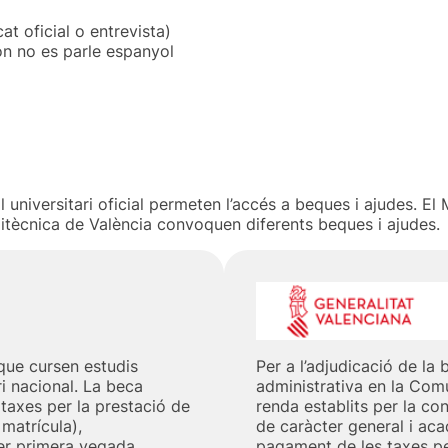
at oficial o entrevista)
n no es parle espanyol
 universitari oficial permeten l’accés a beques i ajudes. El
olitècnica de València convoquen diferents beques i ajudes.
que cursen estudis
Per a l’adjudicació de la
ri nacional. La beca
administrativa en la Comu
taxes per la prestació de
renda establits per la co
matrícula),
de caràcter general i aca
er primera vegada.
pagament de les taxes pe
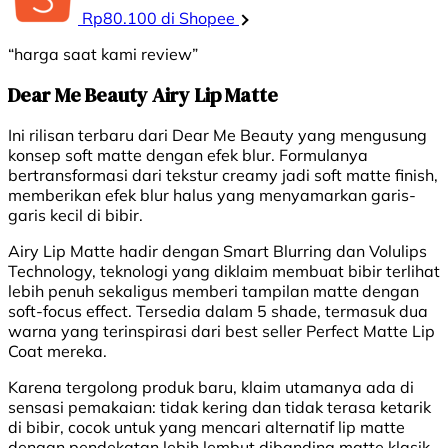
Rp80.100 di Shopee
“harga saat kami review”
Dear Me Beauty Airy Lip Matte
Ini rilisan terbaru dari Dear Me Beauty yang mengusung
konsep soft matte dengan efek blur. Formulanya
bertransformasi dari tekstur creamy jadi soft matte finish,
memberikan efek blur halus yang menyamarkan garis-
garis kecil di bibir.
Airy Lip Matte hadir dengan Smart Blurring dan Volulips
Technology, teknologi yang diklaim membuat bibir terlihat
lebih penuh sekaligus memberi tampilan matte dengan
soft-focus effect. Tersedia dalam 5 shade, termasuk dua
warna yang terinspirasi dari best seller Perfect Matte Lip
Coat mereka.
Karena tergolong produk baru, klaim utamanya ada di
sensasi pemakaian: tidak kering dan tidak terasa ketarik
di bibir, cocok untuk yang mencari alternatif lip matte
dengan pendekatan lebih lembut dibanding matte klasik.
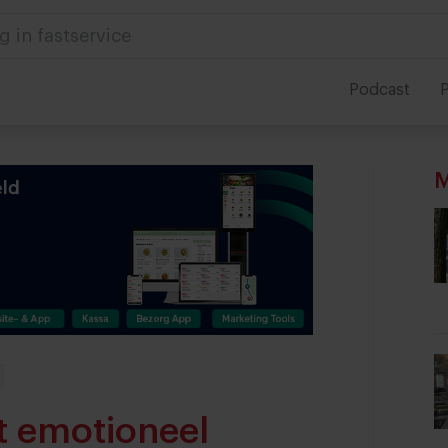
g in fastservice
Podcast
P
M
t emotioneel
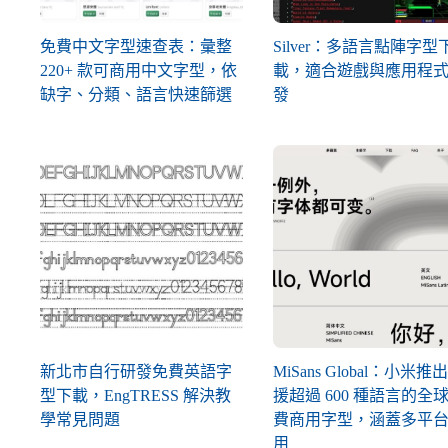
免費中文字型速查表：彙整
Silver：多語言點陣字型
220+ 款可商用中文字型，依
載，適合遊戲與應用程
缺字、分類、語言快速篩選
發
新北市自行研發免費英語字
MiSans Global：小米推
型下載，EngTRESS 解決教
援超過 600 種語言的全
學常見問題
費商用字型，涵蓋多平
用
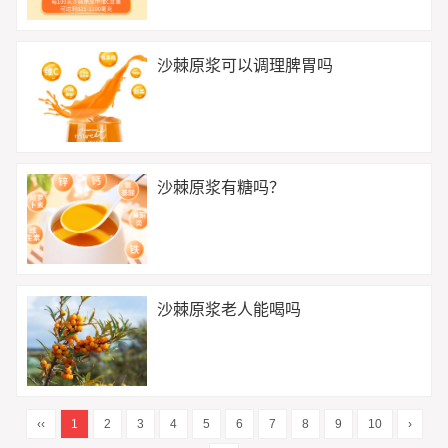
沙棘原浆可以调理脾胃吗
沙棘原浆有糖吗？
沙棘原浆老人能喝吗
‹‹
1
2
3
4
5
6
7
8
9
10
›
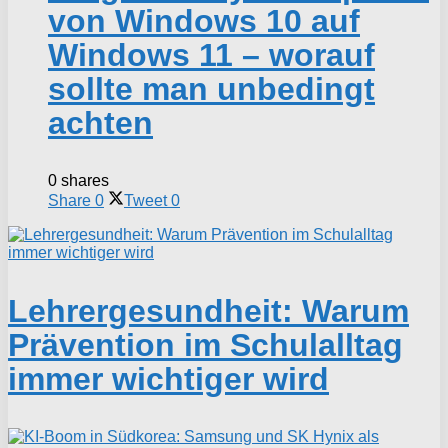
von Windows 10 auf
Windows 11 – worauf
sollte man unbedingt
achten
0 shares
Share
0
Tweet
0
Lehrergesundheit: Warum
Prävention im Schulalltag
immer wichtiger wird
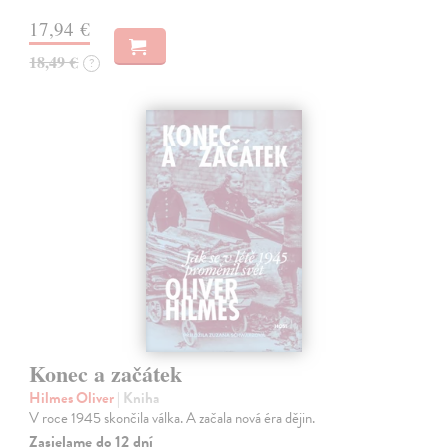
17,94 €
18,49 €
?
Konec a začátek
Hilmes Oliver
| Kniha
V roce 1945 skončila válka. A začala nová éra dějin.
Zasielame do 12 dní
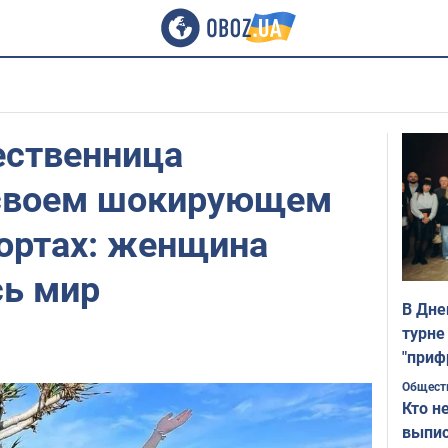
ественница
 своем шокирующем
портах: женщина
сь мир
В Дне
турне
"приф
Общест
Кто н
выпис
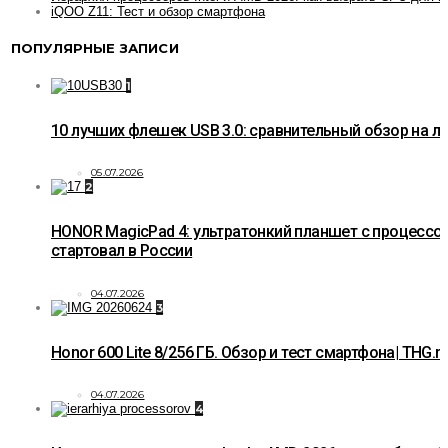
iQOO Z11: Тест и обзор смартфона
ПОПУЛЯРНЫЕ ЗАПИСИ
1
10 лучших флешек USB 3.0: сравнительный обзор на 
05.07.2026
2
HONOR MagicPad 4: ультратонкий планшет с процессо
стартовал в России
04.07.2026
3
Honor 600 Lite 8/256 ГБ. Обзор и тест смартфона| THG.r
04.07.2026
4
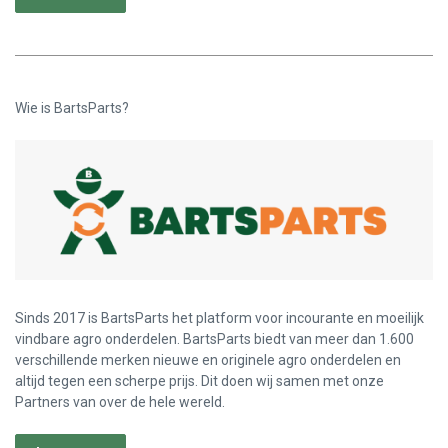
Wie is BartsParts?
Sinds 2017 is BartsParts het platform voor incourante en moeilijk
vindbare agro onderdelen. BartsParts biedt van meer dan 1.600
verschillende merken nieuwe en originele agro onderdelen en
altijd tegen een scherpe prijs. Dit doen wij samen met onze
Partners van over de hele wereld.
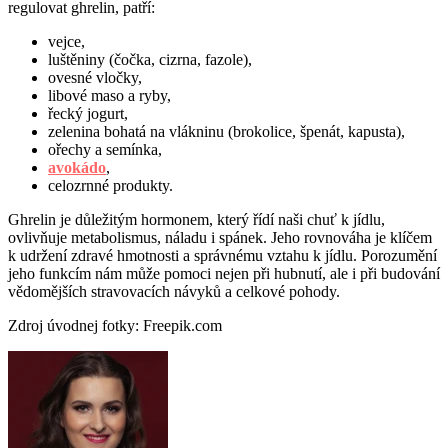
regulovat ghrelin, patří:
vejce,
luštěniny (čočka, cizrna, fazole),
ovesné vločky,
libové maso a ryby,
řecký jogurt,
zelenina bohatá na vlákninu (brokolice, špenát, kapusta),
ořechy a semínka,
avokádo
,
celozrnné produkty.
Ghrelin je důležitým hormonem, který řídí naši chuť k jídlu,
ovlivňuje metabolismus, náladu i spánek. Jeho rovnováha je klíčem
k udržení zdravé hmotnosti a správnému vztahu k jídlu. Porozumění
jeho funkcím nám může pomoci nejen při hubnutí, ale i při budování
vědomějších stravovacích návyků a celkové pohody.
Zdroj úvodnej fotky: Freepik.com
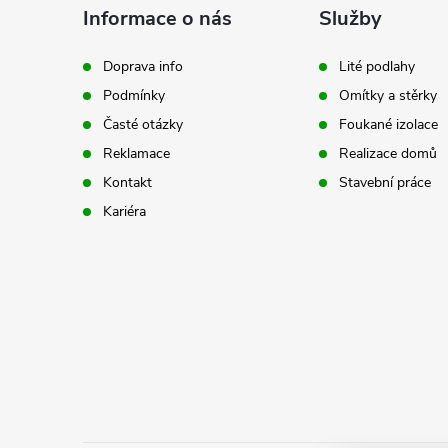
á
Informace o nás
Služby
p
Doprava info
Lité podlahy
Podmínky
Omítky a stěrky
a
Časté otázky
Foukané izolace
t
Reklamace
Realizace domů
Kontakt
Stavební práce
í
Kariéra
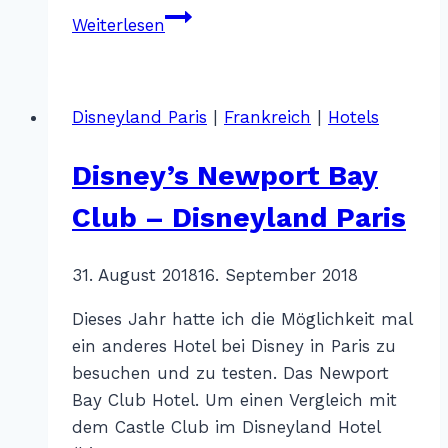
Weihnachtsmärkte
Weiterlesen
im
Elsass
–
Disneyland Paris
|
Frankreich
|
Hotels
How
not
Disney’s Newport Bay
to
Club – Disneyland Paris
Von
31. August 2018
Katharina
16. September 2018
Sterr
Dieses Jahr hatte ich die Möglichkeit mal
ein anderes Hotel bei Disney in Paris zu
besuchen und zu testen. Das Newport
Bay Club Hotel. Um einen Vergleich mit
dem Castle Club im Disneyland Hotel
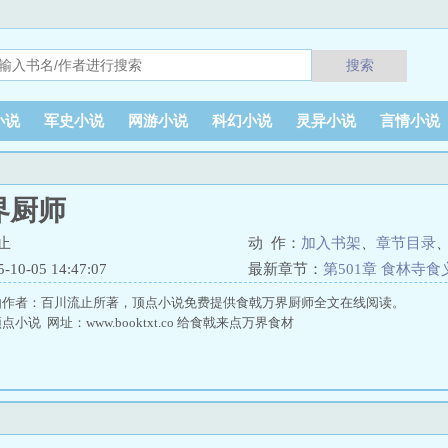
搜索
小说
军史小说
网游小说
科幻小说
灵异小说
言情小说
界厨师
止
动 作：
加入书架
、
章节目录
0-05 14:47:07
最新章节：
第501章 食林寺食
由作者：百川流止所著，顶点小说免费提供食戟万界厨师全文在线阅读。
说 网址：www.booktxt.co 给食戟来点万界食材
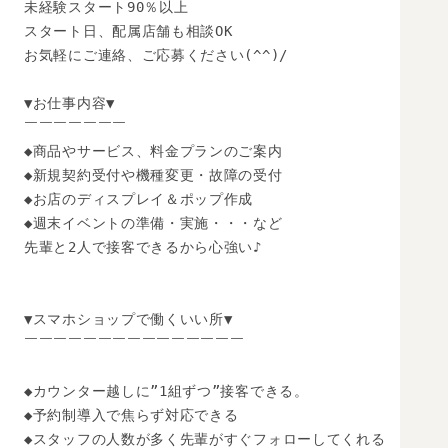
未経験スタート90％以上

スタート日、配属店舗も相談OK

お気軽にご連絡、ご応募ください(^^)/

▼お仕事内容▼

￣￣￣￣￣￣￣

◆商品やサービス、料金プランのご案内

◆新規契約受付や機種変更・故障の受付

◆お店のディスプレイ＆ポップ作成

◆週末イベントの準備・実施・・・など

先輩と2人で接客できるから心強い♪

▼スマホショップで働くいい所▼

￣￣￣￣￣￣￣￣￣￣￣￣￣￣￣

◆カウンター越しに”1組ずつ”接客できる。

◆予約制導入で焦らず対応できる

◆スタッフの人数が多く先輩がすぐフォローしてくれる
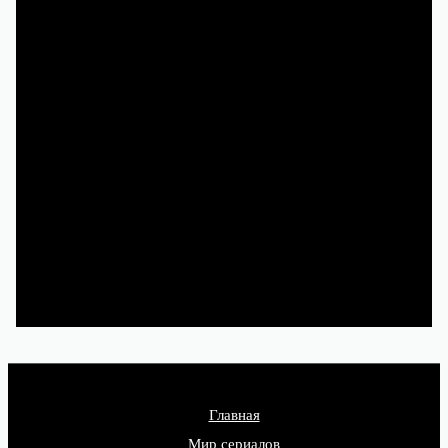
благодаря труду сотен людей.
Чтобы и дальше наслаждаться
новыми историями, смотрите
их легально на Кинопоиске,
Иви, Okko и других
лицензионных сервисах.
Главная
Мир сериалов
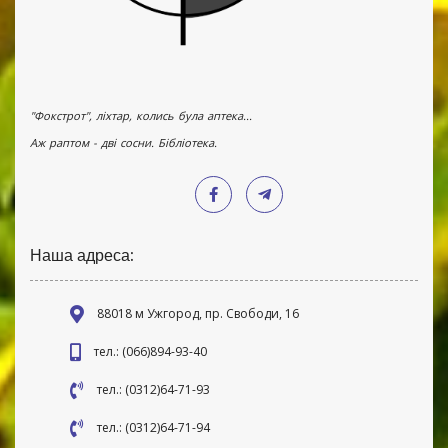
"Фокстрот", ліхтар, колись була аптека...
Аж раптом - дві сосни. Бібліотека.
Наша адреса:
88018 м Ужгород, пр. Свободи, 16
тел.: (066)894-93-40
тел.: (0312)64-71-93
тел.: (0312)64-71-94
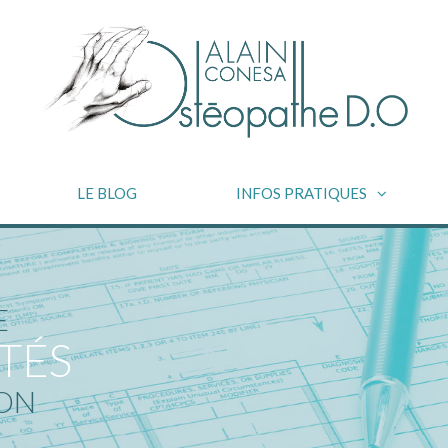
LE BLOG
INFOS PRATIQUES
E
TÉS
ION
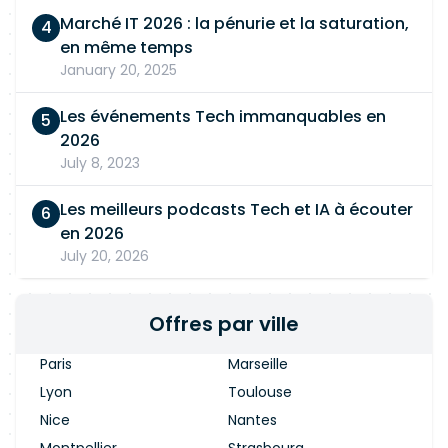
Marché IT 2026 : la pénurie et la saturation,
en même temps
January 20, 2025
Les événements Tech immanquables en
2026
July 8, 2023
Les meilleurs podcasts Tech et IA à écouter
en 2026
July 20, 2026
Offres par ville
Paris
Marseille
Lyon
Toulouse
Nice
Nantes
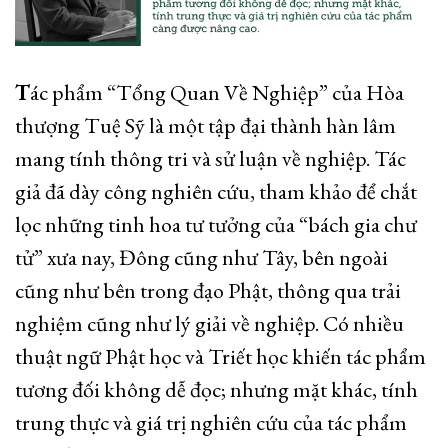
T
ác phẩm “Tổng Quan Về Nghiệp” của Hòa
thượng Tuệ Sỹ là một tập đại thành hàn lâm
mang tính thông tri và sử luận về nghiệp. Tác
giả đã dày công nghiên cứu, tham khảo để chắt
lọc những tinh hoa tư tưởng của “bách gia chư
tử” xưa nay, Đông cũng như Tây, bên ngoài
cũng như bên trong đạo Phật, thông qua trải
nghiệm cũng như lý giải về nghiệp. Có nhiều
thuật ngữ Phật học và Triết học khiến tác phẩm
tương đối không dễ đọc; nhưng mặt khác, tính
trung thực và giá trị nghiên cứu của tác phẩm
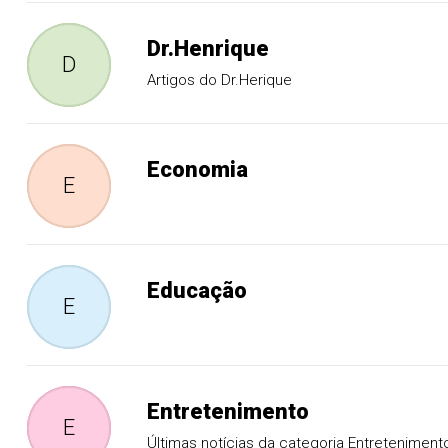
Dr.Henrique
D
Artigos do Dr.Herique
Economia
E
Educação
E
Entretenimento
E
Últimas notícias da categoria Entreteniment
__________
[PROBLEM DETAILS] Could you give all the records again, exactly, minus the pictures?

[THE COMPLETED TASK]
at oficial o entrevista)
n no es parle espanyol
 universitari oficial permeten l’accés a beques i ajudes. El
olitècnica de València convoquen diferents beques i ajudes.
que cursen estudis
Per a l’adjudicació de la
ri nacional. La beca
administrativa en la Comu
taxes per la prestació de
renda establits per la co
matrícula),
de caràcter general i aca
er primera vegada.
pagament de les taxes pe
Rp80.100 di Shopee
“harga saat kami review”
Dear Me Beauty Airy Lip Matte
Ini rilisan terbaru dari Dear Me Beauty yang mengusung
konsep soft matte dengan efek blur. Formulanya
bertransformasi dari tekstur creamy jadi soft matte finish,
memberikan efek blur halus yang menyamarkan garis-
garis kecil di bibir.
Airy Lip Matte hadir dengan Smart Blurring dan Volulips
Technology, teknologi yang diklaim membuat bibir terlihat
lebih penuh sekaligus memberi tampilan matte dengan
soft-focus effect. Tersedia dalam 5 shade, termasuk dua
warna yang terinspirasi dari best seller Perfect Matte Lip
Coat mereka.
Karena tergolong produk baru, klaim utamanya ada di
sensasi pemakaian: tidak kering dan tidak terasa ketarik
di bibir, cocok untuk yang mencari alternatif lip matte
dengan pendekatan lebih lembut dibanding matte klasik.
g in fastservice
Podcast
P
M
t emotioneel
免費中文字型速查表：彙整
Silver：多語言點陣字型
220+ 款可商用中文字型，依
載，適合遊戲與應用程
缺字、分類、語言快速篩選
發
新北市自行研發免費英語字
MiSans Global：小米推
型下載，EngTRESS 解決教
援超過 600 種語言的全
學常見問題
費商用字型，涵蓋多平
用
沙棘原浆可以调理脾胃吗
沙棘原浆有糖吗？
沙棘原浆老人能喝吗
‹‹
1
2
3
4
5
6
7
8
9
10
›
von Windows 10 auf
Windows 11 – worauf
sollte man unbedingt
achten
0 shares
Share
0
Tweet
0
Lehrergesundheit: Warum
Prävention im Schulalltag
immer wichtiger wird
17,94 €
18,49 €
?
Konec a začátek
Hilmes Oliver
| Kniha
V roce 1945 skončila válka. A začala nová éra dějin.
Zasielame do 12 dní
ественница
 своем шокирующем
портах: женщина
сь мир
В Дне
турне
"приф
Общест
Кто н
выпис
iQOO Z11: Тест и обзор смартфона
ПОПУЛЯРНЫЕ ЗАПИСИ
1
10 лучших флешек USB 3.0: сравнительный обзор на 
05.07.2026
2
HONOR MagicPad 4: ультратонкий планшет с процессо
стартовал в России
04.07.2026
3
Honor 600 Lite 8/256 ГБ. Обзор и тест смартфона| THG.r
04.07.2026
4
Wie is BartsParts?
Sinds 2017 is BartsParts het platform voor incourante en moeilijk
vindbare agro onderdelen. BartsParts biedt van meer dan 1.600
verschillende merken nieuwe en originele agro onderdelen en
altijd tegen een scherpe prijs. Dit doen wij samen met onze
Partners van over de hele wereld.
regulovat ghrelin, patří:
vejce,
luštěniny (čočka, cizrna, fazole),
ovesné vločky,
libové maso a ryby,
řecký jogurt,
zelenina bohatá na vlákninu (brokolice, špenát, kapusta),
ořechy a semínka,
avokádo
,
celozrnné produkty.
Ghrelin je důležitým hormonem, který řídí naši chuť k jídlu,
ovlivňuje metabolismus, náladu i spánek. Jeho rovnováha je klíčem
k udržení zdravé hmotnosti a správnému vztahu k jídlu. Porozumění
jeho funkcím nám může pomoci nejen při hubnutí, ale i při budování
vědomějších stravovacích návyků a celkové pohody.
Zdroj úvodnej fotky: Freepik.com
á
Informace o nás
Služby
p
Doprava info
Lité podlahy
Podmínky
Omítky a stěrky
a
Časté otázky
Foukané izolace
t
Reklamace
Realizace domů
Kontakt
Stavební práce
í
Kariéra
Weihnachtsmärkte
Weiterlesen
im
Elsass
–
Disneyland Paris
|
Frankreich
|
Hotels
How
not
Disney’s Newport Bay
to
Club – Disneyland Paris
Von
31. August 2018
Katharina
16. September 2018
Sterr
Dieses Jahr hatte ich die Möglichkeit mal
ein anderes Hotel bei Disney in Paris zu
besuchen und zu testen. Das Newport
Bay Club Hotel. Um einen Vergleich mit
dem Castle Club im Disneyland Hotel
搜索
小说
军史小说
网游小说
科幻小说
灵异小说
言情小说
界厨师
止
动 作：
加入书架
、
章节目录
0-05 14:47:07
最新章节：
第501章 食林寺食
由作者：百川流止所著，顶点小说免费提供食戟万界厨师全文在线阅读。
说 网址：www.booktxt.co 给食戟来点万界食材
未経験スタート90％以上

スタート日、配属店舗も相談OK

お気軽にご連絡、ご応募ください(^^)/

▼お仕事内容▼

￣￣￣￣￣￣￣

◆商品やサービス、料金プランのご案内

◆新規契約受付や機種変更・故障の受付

◆お店のディスプレイ＆ポップ作成

◆週末イベントの準備・実施・・・など

先輩と2人で接客できるから心強い♪

▼スマホショップで働くいい所▼

￣￣￣￣￣￣￣￣￣￣￣￣￣￣￣

◆カウンター越しに”1組ずつ”接客できる。

◆予約制導入で焦らず対応できる

◆スタッフの人数が多く先輩がすぐフォローしてくれる
благодаря труду сотен людей.
Чтобы и дальше наслаждаться
новыми историями, смотрите
их легально на Кинопоиске,
Иви, Okko и других
лицензионных сервисах.
Главная
Мир сериалов
"Фокстрот", ліхтар, колись була аптека...
Аж раптом - дві сосни. Бібліотека.
Наша адреса:
88018 м Ужгород, пр. Свободи, 16
тел.: (066)894-93-40
тел.: (0312)64-71-93
тел.: (0312)64-71-94
LE BLOG
INFOS PRATIQUES
E
TÉS
ION
Marché IT 2026 : la pénurie et la saturation,
en même temps
January 20, 2025
Les événements Tech immanquables en
2026
July 8, 2023
Les meilleurs podcasts Tech et IA à écouter
en 2026
July 20, 2026
Offres par ville
Paris
Marseille
Lyon
Toulouse
Nice
Nantes
T
ác phẩm “Tổng Quan Về Nghiệp” của Hòa
thượng Tuệ Sỹ là một tập đại thành hàn lâm
mang tính thông tri và sử luận về nghiệp. Tác
giả đã dày công nghiên cứu, tham khảo để chắt
lọc những tinh hoa tư tưởng của “bách gia chư
tử” xưa nay, Đông cũng như Tây, bên ngoài
cũng như bên trong đạo Phật, thông qua trải
nghiệm cũng như lý giải về nghiệp. Có nhiều
thuật ngữ Phật học và Triết học khiến tác phẩm
tương đối không dễ đọc; nhưng mặt khác, tính
trung thực và giá trị nghiên cứu của tác phẩm
Dr.Henrique
D
Artigos do Dr.Herique
Economia
E
Educação
E
Entretenimento
E
Últimas notícias da categoria Entreteniment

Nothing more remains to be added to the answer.